Fortifying air bases

Raytheon integrated air defense systems — advanced radars, command and control systems and interceptors — form a multi-layered shield for air base defense

Housing advanced aircraft, highly trained personnel and critical military assets, they serve as launchpads for aerial superiority and power projection.

“With the rise of sophisticated adversaries and unconventional warfare, the imperative to fortify U.S. and allied bases has never been more evident,” said Paul Ferraro, president of Air Power at Raytheon, an RTX business.

To safeguard these vital installations from airborne threats such as enemy aircraft, cruise missile raids and drone swarms, the concept of air base air defense has gained paramount importance.

“Air base air defense is not just a necessity – it is our unwavering resolve to ensure the skies remain secure, empowering the U.S. and its allies to defend our interests and maintain air superiority in an ever-changing world,” Ferraro said.

Raytheon is using its decades of integration expertise to provide advanced surveillance, detection and interception systems that form a multi-layered shield around air bases.
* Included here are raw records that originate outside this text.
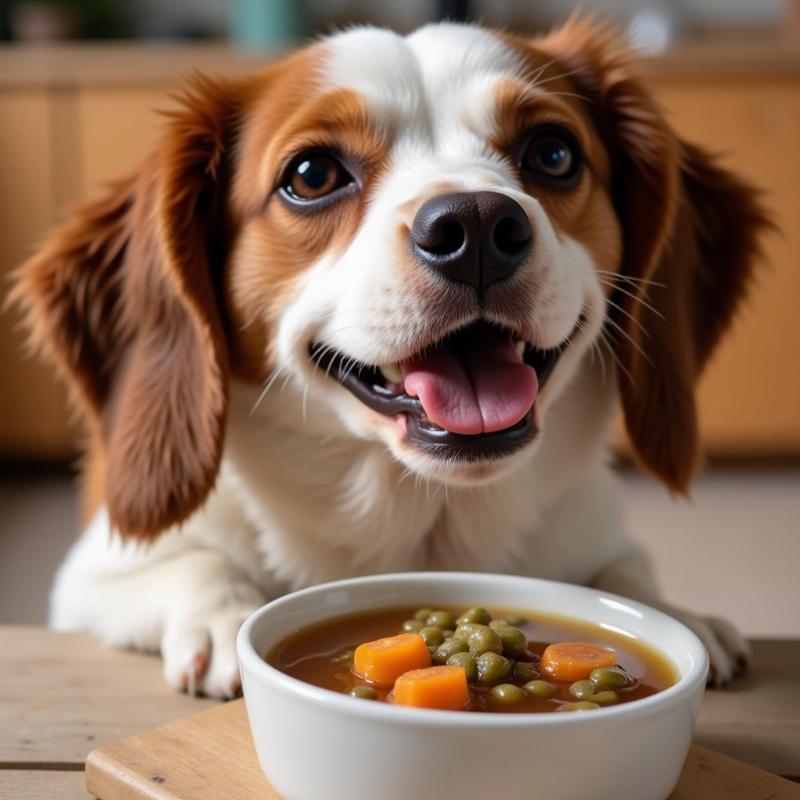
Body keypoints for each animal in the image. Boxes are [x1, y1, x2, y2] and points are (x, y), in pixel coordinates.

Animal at [12, 15, 764, 696]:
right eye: (312, 174)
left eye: (552, 154)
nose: (477, 225)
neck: (423, 521)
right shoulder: (90, 578)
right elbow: (195, 565)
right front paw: (226, 622)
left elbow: (623, 572)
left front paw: (673, 612)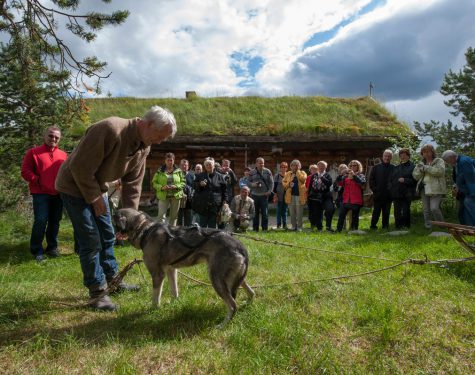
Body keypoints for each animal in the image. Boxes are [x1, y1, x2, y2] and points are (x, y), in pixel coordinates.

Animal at [113, 207, 255, 328]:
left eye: (114, 222)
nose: (112, 236)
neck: (144, 229)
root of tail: (239, 246)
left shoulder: (158, 274)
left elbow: (155, 297)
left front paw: (153, 310)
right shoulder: (171, 270)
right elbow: (174, 291)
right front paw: (173, 304)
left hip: (217, 279)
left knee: (232, 305)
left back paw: (223, 324)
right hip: (236, 279)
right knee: (251, 292)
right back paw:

At the heart of its solution lies the Battle Space Command and Control Center, or BC3, which synchronizes standalone sensors and weapon systems into a cohesive network.

What sets Raytheon’s BC3 system apart from others that also use BC3 is the company’s exclusive decision aid software that allows users to adapt and enhance the system according to evolving needs, making it a versatile and future-proof solution.

“Our decision aid software overlaid on top of BC3 acts as the vital link between sensors and effectors to empower warfighters to make faster, optimal decisions in engaging hostile threats,” said Glenn Ouyang, who leads Mission Integration Systems for Domain Awareness and Precision Strike at Raytheon.

Simply put, “Raytheon’s BC3 is the super glue that combines sensors and effectors into an effective force that is greater than the sum of its parts,” Ouyang said.


How integrated air defense systems work:

Sense: Sensors like the Early Warning Radar or Sentinel radar first observe a potential threat and a track appears on the operator’s screen.

Decide: Raytheon uses artificial intelligence and machine learning as decision aids that allow the operator to identify a track as friendly or hostile.

Effect: If a track is identified as hostile, Raytheon’s decision aids use algorithms to quickly recommend multiple options for engaging with different weapons based on the threat’s physical aspects and trajectory kinematics.


“Our decision aids allow the operator to optimize threat engagement along predictive trajectories, ultimately maximizing the overall effectiveness of the system,” Ouyang said.

With these decision aids, the operator can avoid situations where multiple missiles are unnecessarily used to engage a threat. Simultaneously, these decision aids give the operator numerous opportunities to engage a threat based on its predictive trajectory, thereby minimizing the risk of a penetrating threat.

Tested twice - proven reliable

Raytheon has successfully integrated the Early Warning Radar, NASAMS air defense system and Patriot air defense system with the Qatar Air and Missile Defense Operations Center, or ADOC. This integrated air defense system is cybersecure based on the latest U.S. Department of Defense requirements for the Middle East.

The Patriot air defense system (shown here), NASAMS air defense system and Early Warning Radar are integrated with the Qatar ADOC.

The Patriot air defense system (shown here), NASAMS air defense system and Early Warning Radar are integrated with the Qatar ADOC.

In 2022, Raytheon and Kongsberg Defence & Aerospace partnered with the Air Force Research Laboratory Strategic Development Planning and Experimentation, or SDPE, office to demonstrate the system in Andoya Norway.

During the test, a U.S. Army radar passed targeting information to Raytheon’s BC3, which relayed key data to the KDA Fire Distribution Center for threat evaluation and weapon assignment. The center’s operator used this information to direct the launch of the most suitable missile for each target from the NASAMS multi-missile canister, engaging cruise missile targets at different distances with the AIM-9X SIDEWINDER missile, AMRAAM missile and AMRAAM-Extended Range missile.

“This experiment proves our system’s maturity and real-world effectiveness,” Ouyang said. “It goes beyond theoretical potential, showcasing our capability to seamlessly combine various components and deliver tangible results.”

An AIM-9X SIDEWINDER missile is fired from a NASAMS air defense system during the SDPE demonstration in Andoya, Norway.

An AIM-9X SIDEWINDER missile is fired from a NASAMS air defense system during the SDPE demonstration in Andoya, Norway.

Rapid delivery

Raytheon relied heavily on the Agile process to incrementally design, develop and test the ADOC system’s software, facilitating faster delivery and cost efficiencies.

This approach enables customers to weigh in throughout design and development – and it allows engineers to address that feedback along the way.

The company’s mature design will be key in delivering the system quickly.

“In the realm of air base air defense, time is the decisive factor that separates vulnerability from victory,” Ferraro said. “Swift delivery of a solution is key to fortifying our bases, protecting our forces and staying one step ahead of emerging threats."